(Beginning of Records provided)
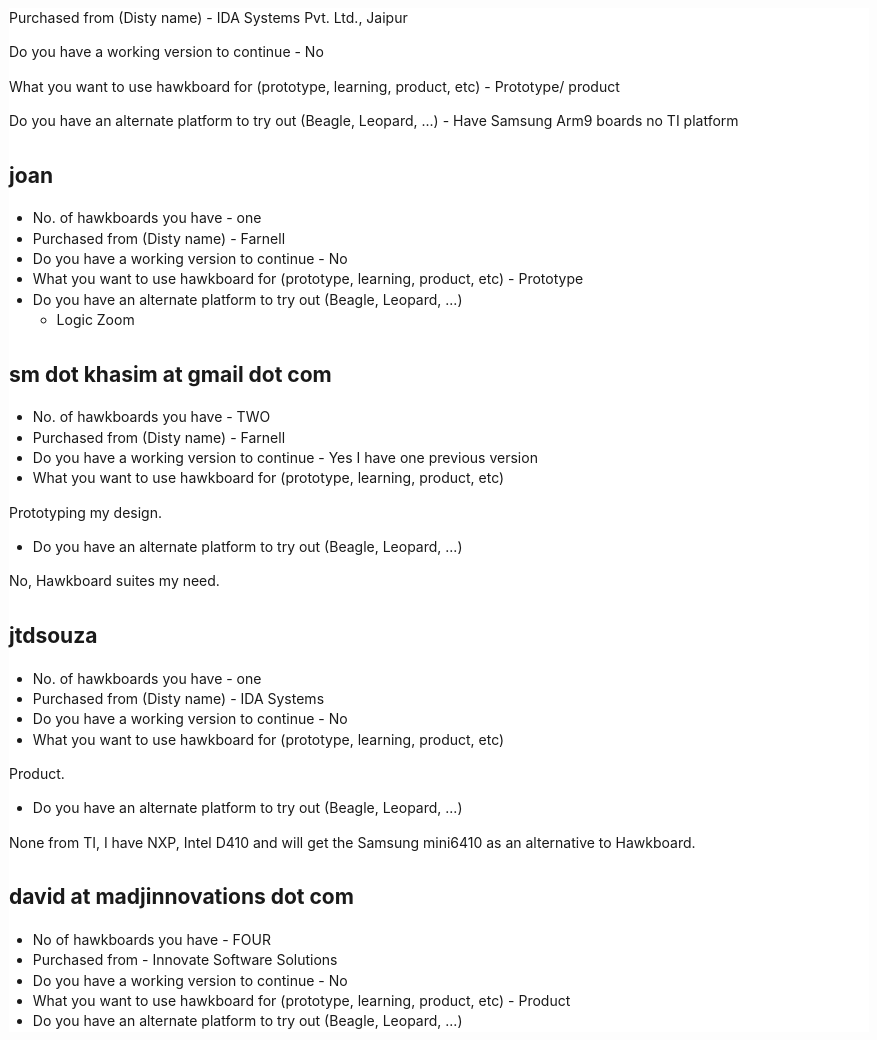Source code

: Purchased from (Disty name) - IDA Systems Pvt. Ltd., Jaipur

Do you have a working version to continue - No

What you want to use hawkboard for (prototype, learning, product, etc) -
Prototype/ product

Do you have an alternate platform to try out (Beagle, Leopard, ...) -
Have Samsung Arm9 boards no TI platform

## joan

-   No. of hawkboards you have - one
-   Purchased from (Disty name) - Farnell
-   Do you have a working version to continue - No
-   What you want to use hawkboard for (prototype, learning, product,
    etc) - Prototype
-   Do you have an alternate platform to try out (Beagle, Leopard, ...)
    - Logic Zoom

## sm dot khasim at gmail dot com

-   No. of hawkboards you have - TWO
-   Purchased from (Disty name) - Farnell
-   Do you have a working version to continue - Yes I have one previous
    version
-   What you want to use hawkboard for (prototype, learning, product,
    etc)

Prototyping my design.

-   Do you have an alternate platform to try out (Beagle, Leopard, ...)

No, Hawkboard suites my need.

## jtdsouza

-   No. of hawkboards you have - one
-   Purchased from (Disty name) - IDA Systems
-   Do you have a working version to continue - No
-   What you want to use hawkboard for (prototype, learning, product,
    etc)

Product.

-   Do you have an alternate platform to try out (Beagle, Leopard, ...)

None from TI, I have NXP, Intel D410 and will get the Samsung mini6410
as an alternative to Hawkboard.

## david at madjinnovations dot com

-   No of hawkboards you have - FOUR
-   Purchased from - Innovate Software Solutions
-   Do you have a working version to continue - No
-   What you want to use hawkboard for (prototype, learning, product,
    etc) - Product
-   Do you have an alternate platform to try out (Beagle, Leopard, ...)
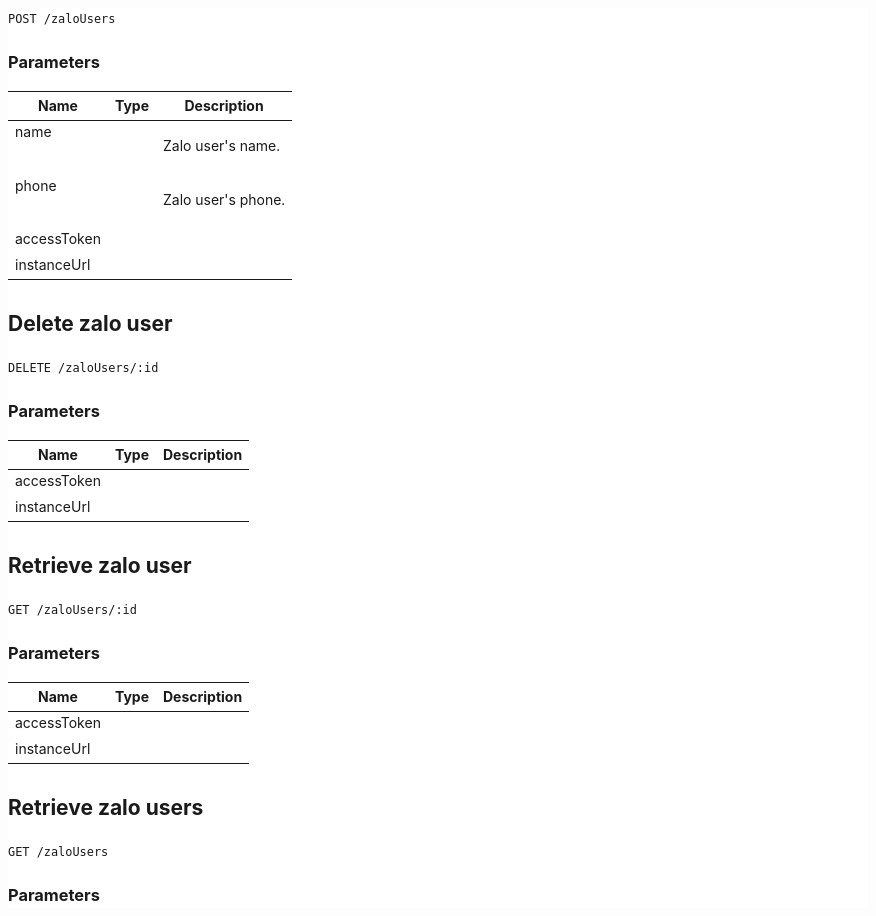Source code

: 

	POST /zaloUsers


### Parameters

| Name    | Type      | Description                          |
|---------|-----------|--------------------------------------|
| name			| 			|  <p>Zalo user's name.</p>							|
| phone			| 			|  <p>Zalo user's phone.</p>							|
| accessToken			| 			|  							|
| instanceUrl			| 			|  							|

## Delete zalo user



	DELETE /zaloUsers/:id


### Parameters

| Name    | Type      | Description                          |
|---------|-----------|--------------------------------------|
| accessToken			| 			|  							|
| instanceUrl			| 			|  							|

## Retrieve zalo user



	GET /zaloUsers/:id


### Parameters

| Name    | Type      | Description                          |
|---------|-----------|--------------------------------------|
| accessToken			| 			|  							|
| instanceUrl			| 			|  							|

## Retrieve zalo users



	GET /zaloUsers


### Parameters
(End of Records provided)
* [Work instructions]: Count every line of the records above in which the string "Samsung" appears. The number alone is to be given.

* [Written response]: 2